#### YOUR TASK:
Only the number is needed: how many lines of the entries below contain the word "mailing".

[[ RECORDS SUPPLIED open ]]

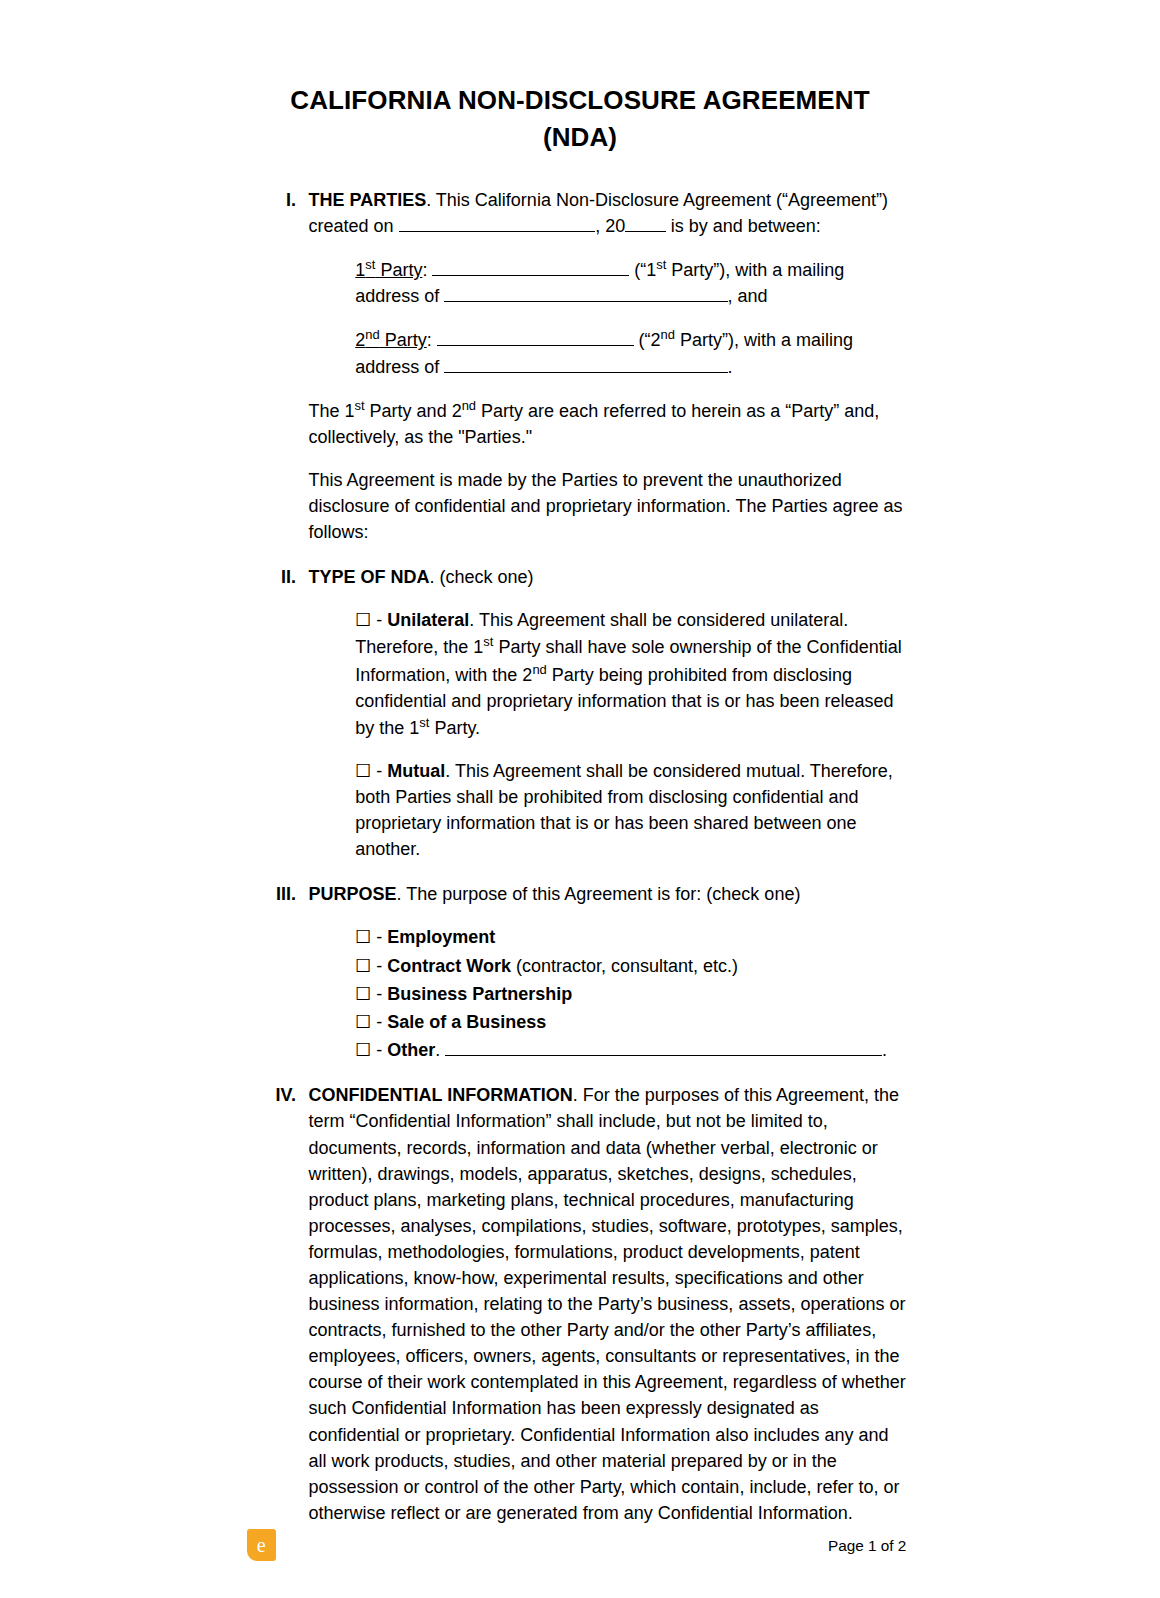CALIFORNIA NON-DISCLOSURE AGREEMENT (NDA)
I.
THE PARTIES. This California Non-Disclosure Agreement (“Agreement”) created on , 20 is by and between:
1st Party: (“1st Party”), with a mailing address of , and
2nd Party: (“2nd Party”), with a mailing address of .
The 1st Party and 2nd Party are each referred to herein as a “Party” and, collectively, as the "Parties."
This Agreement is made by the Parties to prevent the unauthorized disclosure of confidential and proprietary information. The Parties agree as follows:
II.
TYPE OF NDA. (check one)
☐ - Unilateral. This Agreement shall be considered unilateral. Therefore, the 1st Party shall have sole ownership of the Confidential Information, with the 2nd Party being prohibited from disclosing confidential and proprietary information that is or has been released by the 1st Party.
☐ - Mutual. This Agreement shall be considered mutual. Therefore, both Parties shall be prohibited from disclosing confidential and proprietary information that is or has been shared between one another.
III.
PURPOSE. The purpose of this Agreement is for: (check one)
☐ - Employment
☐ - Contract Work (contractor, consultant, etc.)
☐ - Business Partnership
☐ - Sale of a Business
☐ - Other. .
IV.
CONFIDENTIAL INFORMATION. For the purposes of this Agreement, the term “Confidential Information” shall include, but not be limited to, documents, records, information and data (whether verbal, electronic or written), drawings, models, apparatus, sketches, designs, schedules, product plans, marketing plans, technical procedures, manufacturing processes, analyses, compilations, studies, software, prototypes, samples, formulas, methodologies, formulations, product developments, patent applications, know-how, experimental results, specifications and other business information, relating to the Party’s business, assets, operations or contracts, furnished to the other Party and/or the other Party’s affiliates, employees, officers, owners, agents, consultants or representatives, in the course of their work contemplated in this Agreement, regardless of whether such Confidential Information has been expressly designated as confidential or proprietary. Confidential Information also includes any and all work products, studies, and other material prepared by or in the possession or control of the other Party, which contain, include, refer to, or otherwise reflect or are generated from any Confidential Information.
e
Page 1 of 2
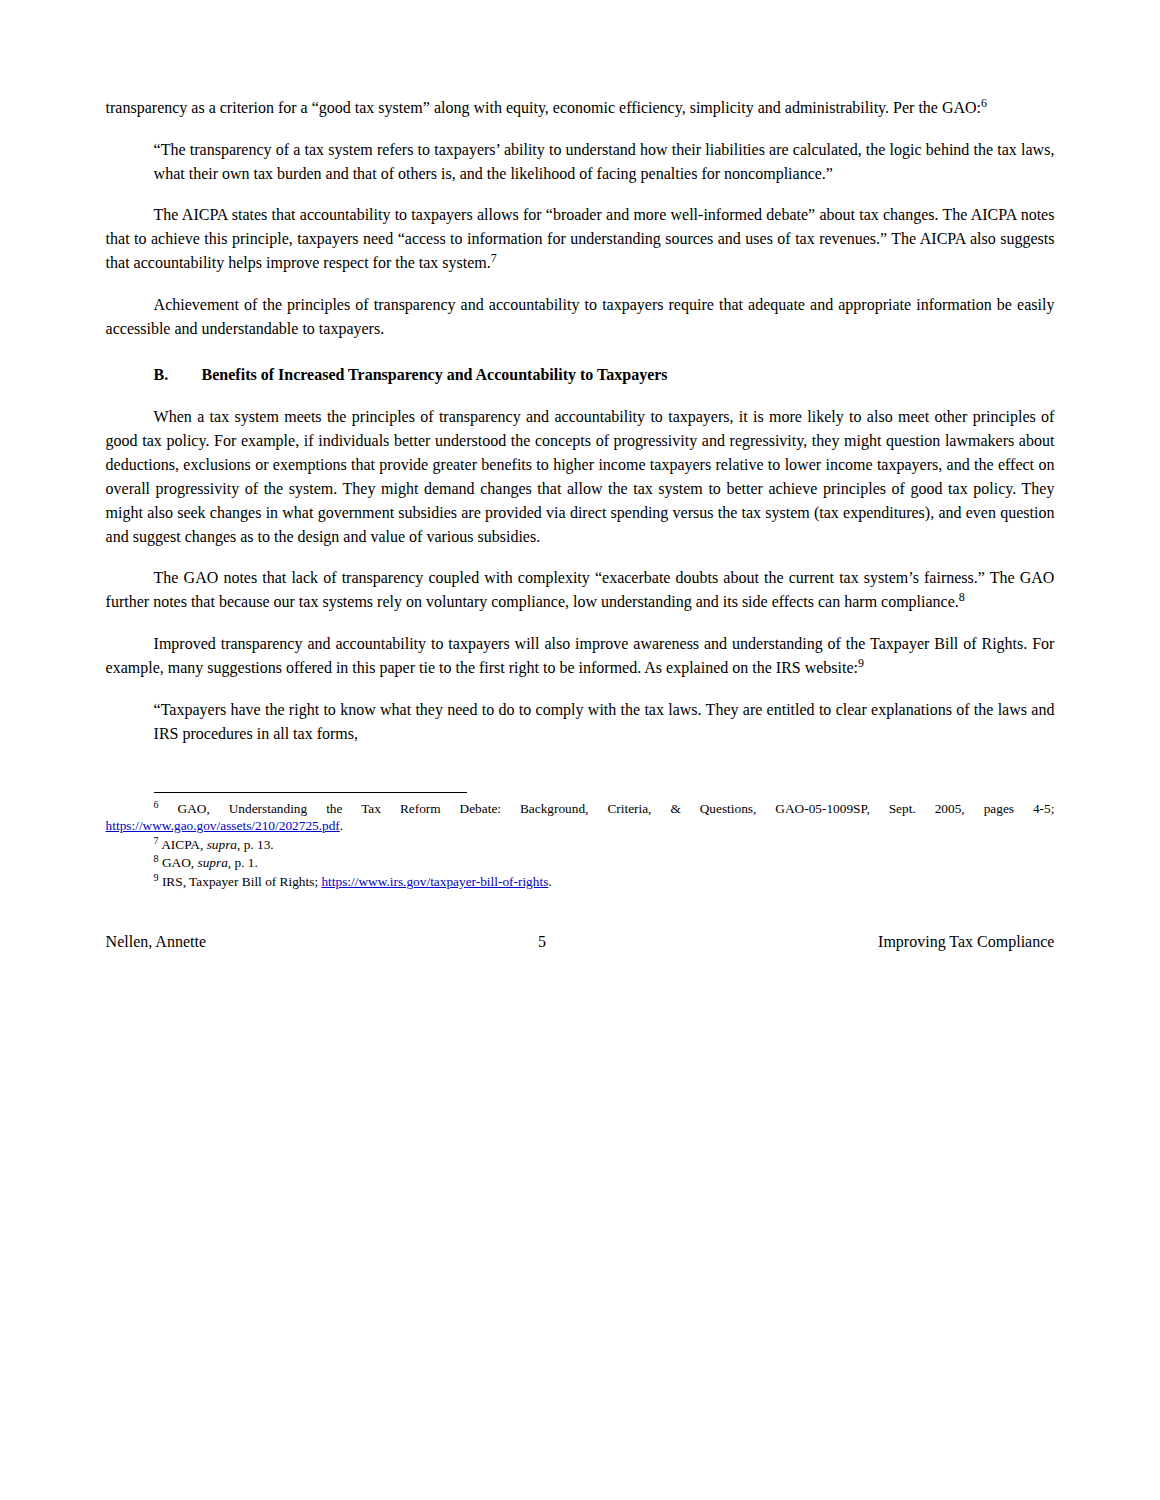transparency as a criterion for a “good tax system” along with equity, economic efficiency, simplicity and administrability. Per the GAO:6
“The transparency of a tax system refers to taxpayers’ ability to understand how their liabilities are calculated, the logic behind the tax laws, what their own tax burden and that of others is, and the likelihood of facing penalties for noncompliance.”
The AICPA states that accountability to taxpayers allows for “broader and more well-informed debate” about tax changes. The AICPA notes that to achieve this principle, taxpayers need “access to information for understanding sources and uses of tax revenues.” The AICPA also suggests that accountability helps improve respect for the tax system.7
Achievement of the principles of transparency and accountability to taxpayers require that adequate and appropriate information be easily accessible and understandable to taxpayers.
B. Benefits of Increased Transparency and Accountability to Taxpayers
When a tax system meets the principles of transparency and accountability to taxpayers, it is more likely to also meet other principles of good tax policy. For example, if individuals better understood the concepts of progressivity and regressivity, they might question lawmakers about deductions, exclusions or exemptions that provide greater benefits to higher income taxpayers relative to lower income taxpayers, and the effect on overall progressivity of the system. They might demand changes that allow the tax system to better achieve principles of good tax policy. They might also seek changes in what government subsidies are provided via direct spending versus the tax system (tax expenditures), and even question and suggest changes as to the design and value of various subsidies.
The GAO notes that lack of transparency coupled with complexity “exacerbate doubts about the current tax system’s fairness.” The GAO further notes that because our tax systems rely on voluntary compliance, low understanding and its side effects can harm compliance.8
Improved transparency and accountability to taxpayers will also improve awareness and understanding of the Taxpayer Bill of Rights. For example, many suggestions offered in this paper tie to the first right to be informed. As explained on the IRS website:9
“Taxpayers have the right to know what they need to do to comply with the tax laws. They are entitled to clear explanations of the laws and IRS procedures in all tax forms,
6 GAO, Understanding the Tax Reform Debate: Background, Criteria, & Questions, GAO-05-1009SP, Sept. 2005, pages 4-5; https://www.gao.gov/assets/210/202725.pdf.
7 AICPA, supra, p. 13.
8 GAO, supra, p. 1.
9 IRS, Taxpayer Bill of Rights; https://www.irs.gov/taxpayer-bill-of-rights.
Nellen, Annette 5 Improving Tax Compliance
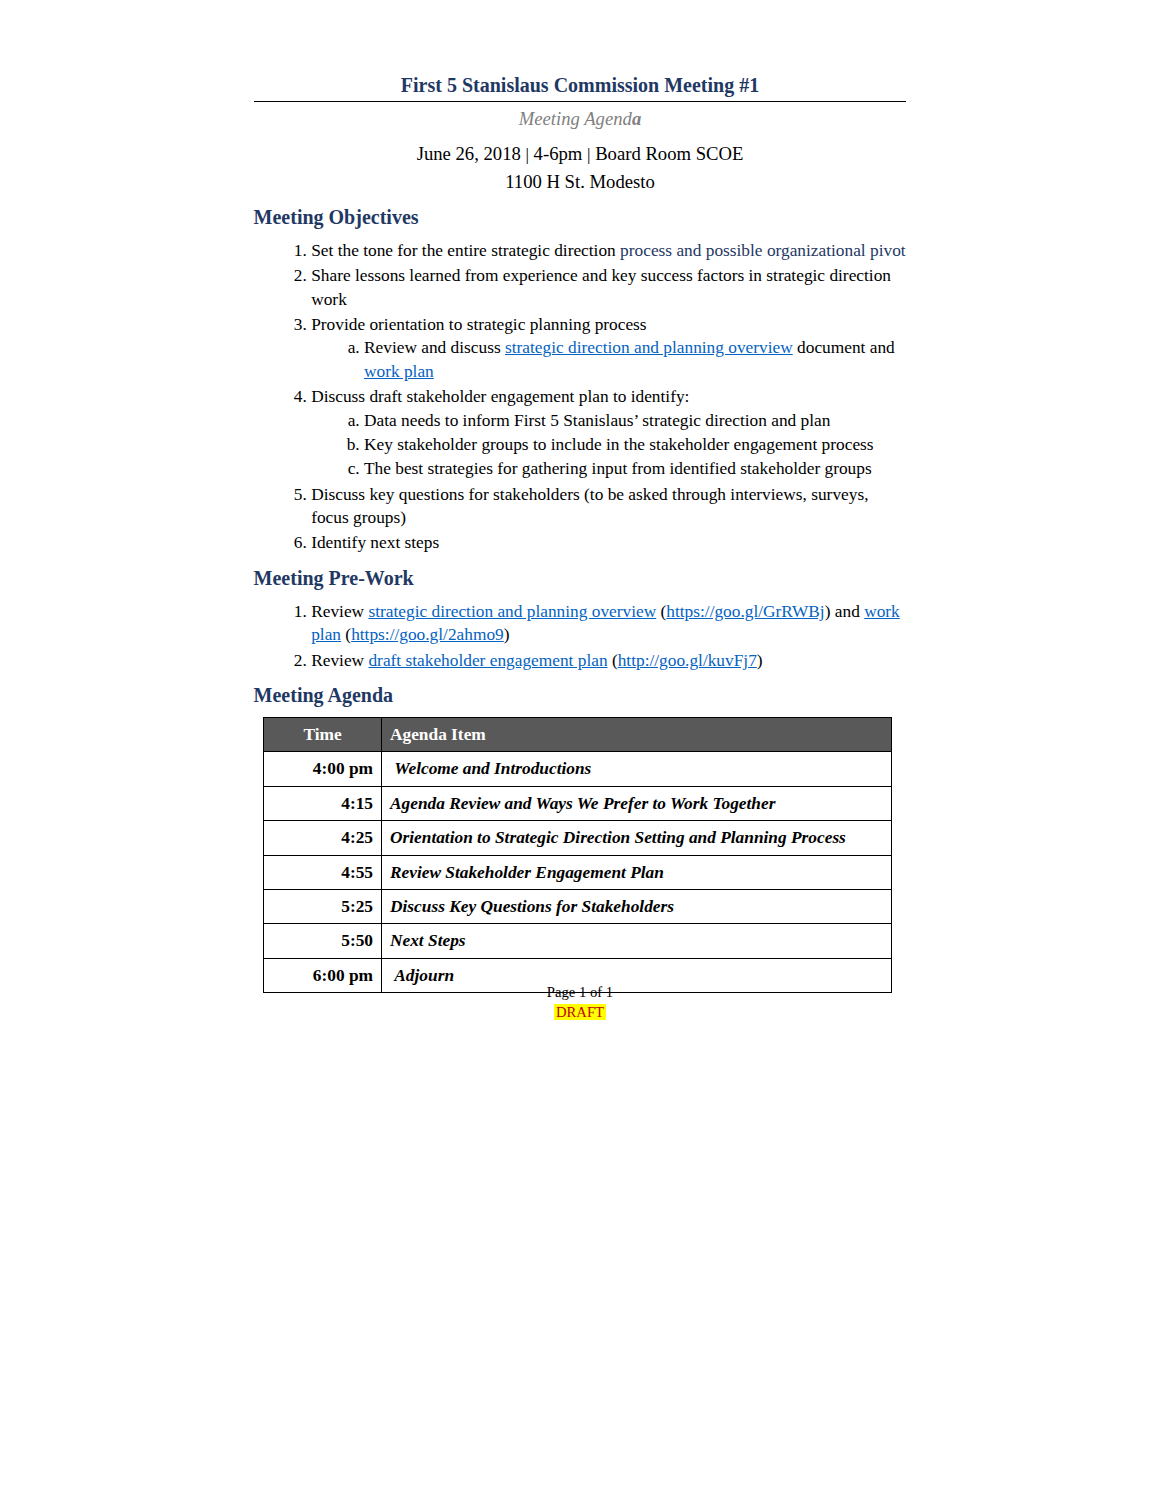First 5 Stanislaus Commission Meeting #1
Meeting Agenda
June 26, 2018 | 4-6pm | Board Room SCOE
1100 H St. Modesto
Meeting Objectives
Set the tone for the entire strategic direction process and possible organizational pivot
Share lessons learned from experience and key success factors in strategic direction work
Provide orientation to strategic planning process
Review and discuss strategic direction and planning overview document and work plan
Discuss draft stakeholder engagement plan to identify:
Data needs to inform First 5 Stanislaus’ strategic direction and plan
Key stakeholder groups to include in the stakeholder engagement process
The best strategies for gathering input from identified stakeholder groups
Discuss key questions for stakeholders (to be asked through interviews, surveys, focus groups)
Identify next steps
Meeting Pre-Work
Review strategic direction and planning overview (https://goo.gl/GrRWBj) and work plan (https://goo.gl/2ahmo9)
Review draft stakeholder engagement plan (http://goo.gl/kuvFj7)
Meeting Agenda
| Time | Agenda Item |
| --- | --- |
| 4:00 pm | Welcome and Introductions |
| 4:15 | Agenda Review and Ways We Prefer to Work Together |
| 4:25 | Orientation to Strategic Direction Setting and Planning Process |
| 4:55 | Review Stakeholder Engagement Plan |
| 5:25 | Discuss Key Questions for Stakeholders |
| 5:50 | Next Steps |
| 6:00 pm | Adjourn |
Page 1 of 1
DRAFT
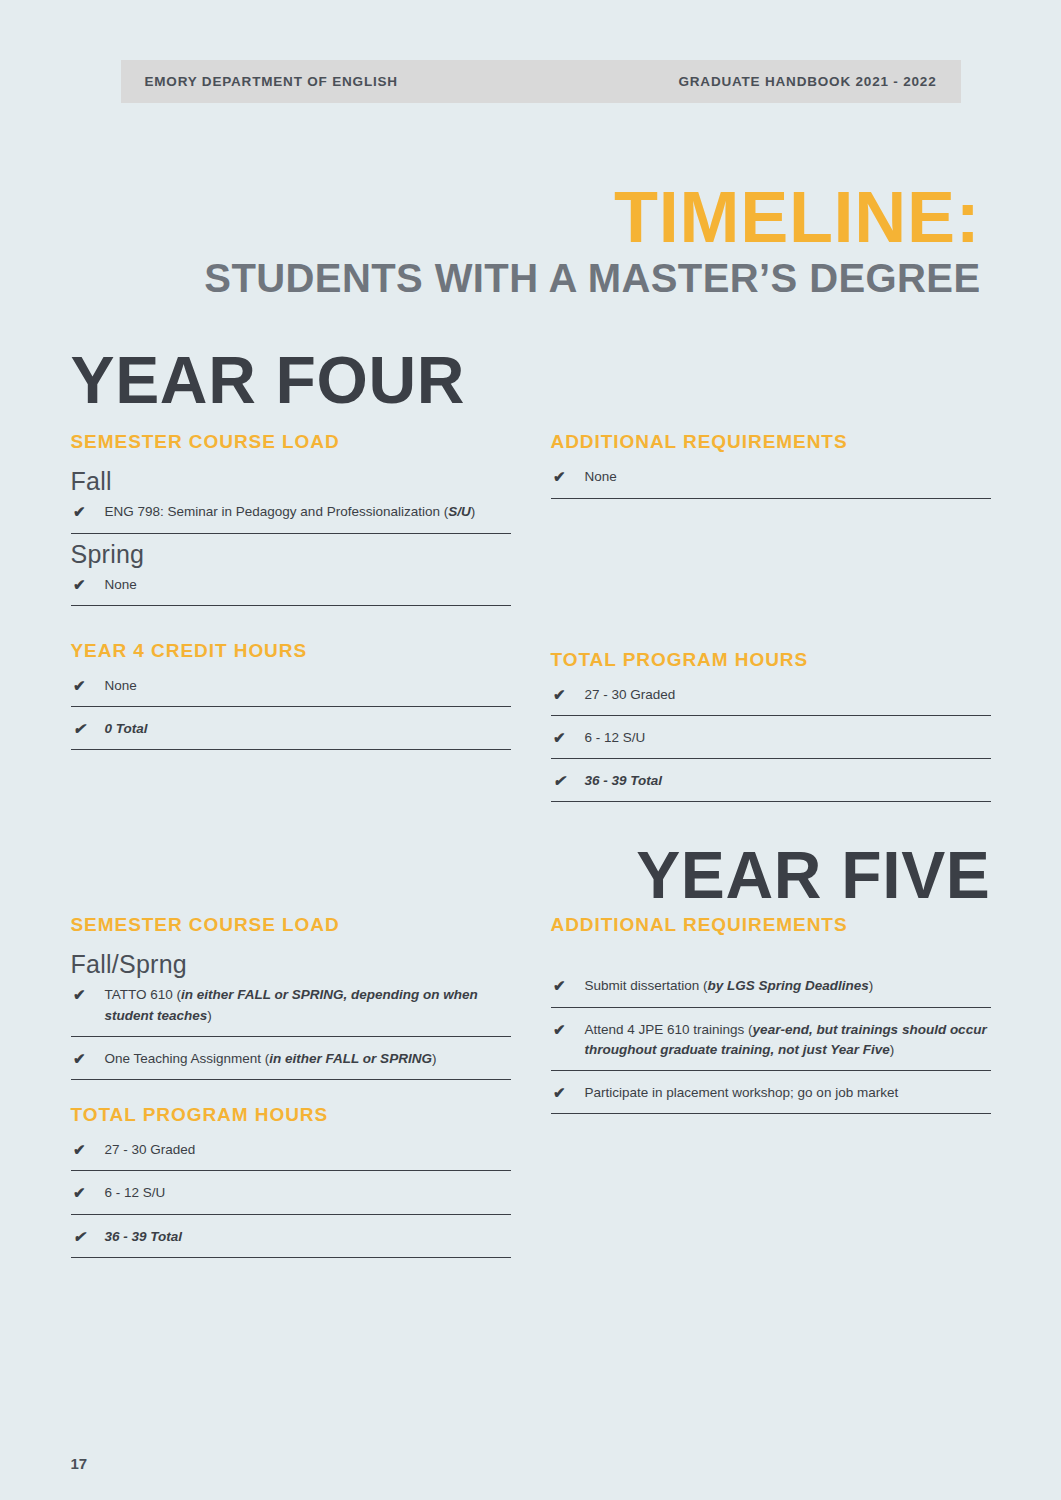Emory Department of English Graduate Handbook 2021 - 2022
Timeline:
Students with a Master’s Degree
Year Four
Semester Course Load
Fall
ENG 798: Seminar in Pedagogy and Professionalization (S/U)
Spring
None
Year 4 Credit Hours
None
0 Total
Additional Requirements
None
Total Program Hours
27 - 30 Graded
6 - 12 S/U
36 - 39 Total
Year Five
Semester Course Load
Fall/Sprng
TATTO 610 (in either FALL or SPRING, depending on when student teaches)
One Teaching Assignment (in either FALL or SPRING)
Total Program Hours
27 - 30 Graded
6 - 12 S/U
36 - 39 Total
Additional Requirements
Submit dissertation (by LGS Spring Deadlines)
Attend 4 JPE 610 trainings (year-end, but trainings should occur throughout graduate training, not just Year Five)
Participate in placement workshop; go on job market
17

[[ RECORDS SUPPLIED closed ]]

#### EXPECTED OUTPUT:
2